**Document excerpt:**

Last modified: Thursday, July 19, 2012

IU professor awarded prize for top paper in criminology

FOR IMMEDIATE RELEASE
July 19, 2012

BLOOMINGTON, Ind. -- William Pridemore, a professor in the Department of Criminal Justice in the College of Arts and Sciences at Indiana University Bloomington, has been awarded the Radzinowicz Memorial Prize for 2011, recognizing important scholarship in criminology.

William Pridemore

William Pridemore

Print-Quality Photo

The prize is awarded each year by the British Journal of Criminology for the article that, in the opinion of the editors, makes the greatest contribution to the development of criminology.

Pridemore is being recognized for "Poverty matters: A reassessment of the inequality-homicide relationship in cross-national studies," published in September 2011. Pat Carlen, editor-in-chief of the journal, referred to Pridemore's paper as an "original and ground-breaking article" that editors were pleased to publish.

Pridemore surveyed several dozen prior cross-national studies that had found a positive relationship between inequality and national homicide rates but that failed to take into account the influence of poverty, the most consistent predictor of homicide rates in studies in the U.S. In replicating two of those studies, Pridemore found that when adjustments were made for poverty, the link between inequality and homicide disappeared, but there were consistent effects of poverty. Just as important to the article and the prize, he highlighted limitations of methods in this area of research and addressed the importance in the social sciences of undertaking replications.

**What is expected:**
Continue the press release about William Pridemore's criminology prize from the point where it stops.

**Dataset excerpts:**
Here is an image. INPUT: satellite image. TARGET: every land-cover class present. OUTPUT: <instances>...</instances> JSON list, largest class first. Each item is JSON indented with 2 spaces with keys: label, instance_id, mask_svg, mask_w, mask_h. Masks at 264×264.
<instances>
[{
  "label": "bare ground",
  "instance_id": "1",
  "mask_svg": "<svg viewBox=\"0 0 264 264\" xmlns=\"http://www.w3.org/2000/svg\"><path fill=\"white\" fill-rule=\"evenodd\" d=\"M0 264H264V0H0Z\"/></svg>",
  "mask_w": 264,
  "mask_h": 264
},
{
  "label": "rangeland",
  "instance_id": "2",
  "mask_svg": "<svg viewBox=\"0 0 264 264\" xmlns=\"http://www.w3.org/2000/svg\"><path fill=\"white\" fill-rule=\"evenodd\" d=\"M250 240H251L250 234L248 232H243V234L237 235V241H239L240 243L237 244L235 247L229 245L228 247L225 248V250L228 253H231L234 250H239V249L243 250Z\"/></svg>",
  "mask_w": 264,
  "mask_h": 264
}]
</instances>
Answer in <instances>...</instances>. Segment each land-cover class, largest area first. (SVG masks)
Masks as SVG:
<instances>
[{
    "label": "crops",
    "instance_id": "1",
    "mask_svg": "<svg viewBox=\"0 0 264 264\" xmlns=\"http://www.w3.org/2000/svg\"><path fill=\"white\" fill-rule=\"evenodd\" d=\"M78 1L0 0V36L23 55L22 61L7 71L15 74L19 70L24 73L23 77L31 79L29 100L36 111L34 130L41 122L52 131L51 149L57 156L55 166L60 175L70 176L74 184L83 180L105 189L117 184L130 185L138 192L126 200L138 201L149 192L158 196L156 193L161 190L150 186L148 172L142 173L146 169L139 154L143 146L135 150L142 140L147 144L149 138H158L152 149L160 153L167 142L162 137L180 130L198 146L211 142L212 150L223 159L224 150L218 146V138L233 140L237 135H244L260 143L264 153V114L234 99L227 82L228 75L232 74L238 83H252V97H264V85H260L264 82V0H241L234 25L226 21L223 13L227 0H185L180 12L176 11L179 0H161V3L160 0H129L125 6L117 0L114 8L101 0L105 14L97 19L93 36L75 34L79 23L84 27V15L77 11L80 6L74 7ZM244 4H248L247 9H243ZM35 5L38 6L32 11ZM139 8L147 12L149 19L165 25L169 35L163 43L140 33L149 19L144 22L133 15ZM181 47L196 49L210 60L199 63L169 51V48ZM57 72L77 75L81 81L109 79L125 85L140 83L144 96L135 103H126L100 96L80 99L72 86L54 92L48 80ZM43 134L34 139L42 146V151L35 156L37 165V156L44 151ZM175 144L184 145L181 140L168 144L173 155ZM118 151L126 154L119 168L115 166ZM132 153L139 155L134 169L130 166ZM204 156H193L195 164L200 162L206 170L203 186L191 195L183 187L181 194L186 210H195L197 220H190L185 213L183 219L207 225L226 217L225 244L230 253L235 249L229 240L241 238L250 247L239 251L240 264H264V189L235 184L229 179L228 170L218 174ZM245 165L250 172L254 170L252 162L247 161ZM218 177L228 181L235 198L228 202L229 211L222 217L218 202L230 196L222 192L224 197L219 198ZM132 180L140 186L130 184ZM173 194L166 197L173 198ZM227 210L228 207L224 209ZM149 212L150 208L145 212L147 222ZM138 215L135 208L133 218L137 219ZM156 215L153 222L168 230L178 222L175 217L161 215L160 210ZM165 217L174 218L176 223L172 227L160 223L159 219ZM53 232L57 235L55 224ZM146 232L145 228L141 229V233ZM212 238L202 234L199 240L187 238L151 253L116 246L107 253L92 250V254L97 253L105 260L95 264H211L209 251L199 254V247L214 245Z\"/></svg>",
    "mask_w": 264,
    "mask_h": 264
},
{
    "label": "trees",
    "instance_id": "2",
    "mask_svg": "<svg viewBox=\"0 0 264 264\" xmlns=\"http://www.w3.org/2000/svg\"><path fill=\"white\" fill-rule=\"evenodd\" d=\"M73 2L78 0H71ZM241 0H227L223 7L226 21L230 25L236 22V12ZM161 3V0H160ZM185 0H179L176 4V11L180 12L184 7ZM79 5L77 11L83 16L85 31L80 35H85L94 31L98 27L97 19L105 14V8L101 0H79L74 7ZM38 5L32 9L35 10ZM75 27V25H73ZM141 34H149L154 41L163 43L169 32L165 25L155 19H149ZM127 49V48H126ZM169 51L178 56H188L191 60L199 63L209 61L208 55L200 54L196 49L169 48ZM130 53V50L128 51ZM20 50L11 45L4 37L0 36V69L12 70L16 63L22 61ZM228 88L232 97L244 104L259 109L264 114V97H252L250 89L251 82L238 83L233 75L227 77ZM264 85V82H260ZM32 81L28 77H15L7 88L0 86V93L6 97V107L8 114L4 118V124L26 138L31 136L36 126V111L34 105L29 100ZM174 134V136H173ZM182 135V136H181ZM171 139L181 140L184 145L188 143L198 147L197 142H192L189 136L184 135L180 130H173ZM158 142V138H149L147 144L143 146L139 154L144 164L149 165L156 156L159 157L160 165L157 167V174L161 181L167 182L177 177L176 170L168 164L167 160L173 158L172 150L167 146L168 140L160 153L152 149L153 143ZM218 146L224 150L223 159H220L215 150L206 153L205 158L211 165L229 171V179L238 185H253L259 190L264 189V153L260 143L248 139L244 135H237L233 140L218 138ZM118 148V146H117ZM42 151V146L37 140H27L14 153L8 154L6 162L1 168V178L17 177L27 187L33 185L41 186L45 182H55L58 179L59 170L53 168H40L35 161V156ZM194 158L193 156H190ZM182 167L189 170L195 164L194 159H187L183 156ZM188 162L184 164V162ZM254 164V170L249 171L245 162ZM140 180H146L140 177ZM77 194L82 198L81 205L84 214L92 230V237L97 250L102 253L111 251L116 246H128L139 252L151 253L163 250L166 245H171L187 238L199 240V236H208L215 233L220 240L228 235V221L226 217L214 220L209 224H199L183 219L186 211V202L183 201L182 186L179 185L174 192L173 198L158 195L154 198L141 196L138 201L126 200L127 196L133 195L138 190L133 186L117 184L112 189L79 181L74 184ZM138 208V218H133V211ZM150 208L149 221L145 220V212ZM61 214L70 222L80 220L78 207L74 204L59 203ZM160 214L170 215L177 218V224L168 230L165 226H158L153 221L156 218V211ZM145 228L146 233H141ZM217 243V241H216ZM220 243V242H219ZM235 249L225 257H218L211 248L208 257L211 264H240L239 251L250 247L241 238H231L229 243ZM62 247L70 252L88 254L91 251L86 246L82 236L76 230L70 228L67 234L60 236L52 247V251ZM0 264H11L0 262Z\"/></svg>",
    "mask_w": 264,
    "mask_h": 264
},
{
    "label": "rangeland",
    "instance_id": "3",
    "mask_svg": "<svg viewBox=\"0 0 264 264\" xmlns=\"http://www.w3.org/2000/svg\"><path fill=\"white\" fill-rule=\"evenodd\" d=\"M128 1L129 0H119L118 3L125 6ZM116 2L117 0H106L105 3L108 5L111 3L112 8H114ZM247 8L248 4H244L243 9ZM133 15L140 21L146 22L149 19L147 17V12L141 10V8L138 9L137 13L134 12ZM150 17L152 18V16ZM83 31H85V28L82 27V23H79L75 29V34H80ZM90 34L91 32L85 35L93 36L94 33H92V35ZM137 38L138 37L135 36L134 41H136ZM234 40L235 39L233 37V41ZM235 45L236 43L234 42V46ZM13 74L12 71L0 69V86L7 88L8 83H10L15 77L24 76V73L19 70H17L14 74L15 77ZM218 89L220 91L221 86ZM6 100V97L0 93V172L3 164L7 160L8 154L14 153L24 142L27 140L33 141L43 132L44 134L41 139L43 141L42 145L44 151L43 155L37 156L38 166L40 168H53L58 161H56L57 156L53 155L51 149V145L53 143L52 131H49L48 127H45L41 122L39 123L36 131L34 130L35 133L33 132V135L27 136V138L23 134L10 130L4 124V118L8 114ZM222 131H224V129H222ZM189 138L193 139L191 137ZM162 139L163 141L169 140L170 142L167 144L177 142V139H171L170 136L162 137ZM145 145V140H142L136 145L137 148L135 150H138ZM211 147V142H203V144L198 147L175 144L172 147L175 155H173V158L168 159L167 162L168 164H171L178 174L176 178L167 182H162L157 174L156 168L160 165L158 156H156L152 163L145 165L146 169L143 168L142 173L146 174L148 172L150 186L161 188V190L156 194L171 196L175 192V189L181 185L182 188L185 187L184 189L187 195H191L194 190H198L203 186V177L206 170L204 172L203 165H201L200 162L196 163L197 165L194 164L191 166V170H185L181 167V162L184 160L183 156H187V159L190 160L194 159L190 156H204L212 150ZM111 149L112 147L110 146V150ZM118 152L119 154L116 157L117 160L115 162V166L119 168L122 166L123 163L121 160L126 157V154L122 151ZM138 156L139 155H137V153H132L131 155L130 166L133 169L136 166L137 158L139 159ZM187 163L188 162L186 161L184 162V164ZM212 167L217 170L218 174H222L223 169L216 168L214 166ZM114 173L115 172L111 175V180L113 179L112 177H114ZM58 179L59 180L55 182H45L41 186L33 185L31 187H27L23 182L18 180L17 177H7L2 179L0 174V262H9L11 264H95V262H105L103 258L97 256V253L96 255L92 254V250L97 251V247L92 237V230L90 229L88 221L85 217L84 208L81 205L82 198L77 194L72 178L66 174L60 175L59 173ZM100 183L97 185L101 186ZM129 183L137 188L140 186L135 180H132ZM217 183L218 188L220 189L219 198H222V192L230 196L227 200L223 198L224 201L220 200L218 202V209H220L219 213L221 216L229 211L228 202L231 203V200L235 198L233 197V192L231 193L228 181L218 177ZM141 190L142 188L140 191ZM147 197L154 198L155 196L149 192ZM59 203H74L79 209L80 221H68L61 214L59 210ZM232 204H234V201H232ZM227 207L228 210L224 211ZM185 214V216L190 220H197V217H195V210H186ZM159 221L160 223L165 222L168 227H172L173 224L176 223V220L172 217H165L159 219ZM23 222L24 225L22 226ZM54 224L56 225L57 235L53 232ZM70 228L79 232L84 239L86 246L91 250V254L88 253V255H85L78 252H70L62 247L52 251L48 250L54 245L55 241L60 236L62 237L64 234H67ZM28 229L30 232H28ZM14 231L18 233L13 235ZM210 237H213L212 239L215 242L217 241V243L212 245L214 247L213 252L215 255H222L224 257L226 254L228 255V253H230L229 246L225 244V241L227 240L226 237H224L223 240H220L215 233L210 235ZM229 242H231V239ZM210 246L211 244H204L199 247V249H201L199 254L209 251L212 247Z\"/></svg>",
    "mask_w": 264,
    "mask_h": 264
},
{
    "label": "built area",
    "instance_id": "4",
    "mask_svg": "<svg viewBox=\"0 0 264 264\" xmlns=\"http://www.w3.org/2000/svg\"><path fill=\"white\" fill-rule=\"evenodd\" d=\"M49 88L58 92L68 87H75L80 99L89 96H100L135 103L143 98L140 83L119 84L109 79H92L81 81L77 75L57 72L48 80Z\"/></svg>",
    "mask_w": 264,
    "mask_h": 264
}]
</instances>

**Written answer:**
"The new results are congruent with what we know about poverty, inequality and homicide from the U.S. empirical literature and suggest that the strong conclusions drawn about the inequality-homicide association may need to be reassessed," he wrote.

The Radzinowicz Prize carries an award of 500 British pounds and will be presented at the annual meeting of the Centre for Crime and Justice Studies in London in November.

Pridemore, a faculty member in the College of Arts and Sciences at IU Bloomington since 2003, is also director of IU Bloomington's Workshop in Methods and an affiliate faculty member of the Department of Sociology and the Russian and East European Institute. He is the American Society of Criminology's liaison to the American Association for the Advancement of Science.

His multidisciplinary research interests include the impact of social structure on homicide and suicide rates, the role of alcohol in violence and mortality, the sociology of health and illness, violence and the mortality crisis in Russia, crime in rural areas, the measurement of crime, and domestic terrorism.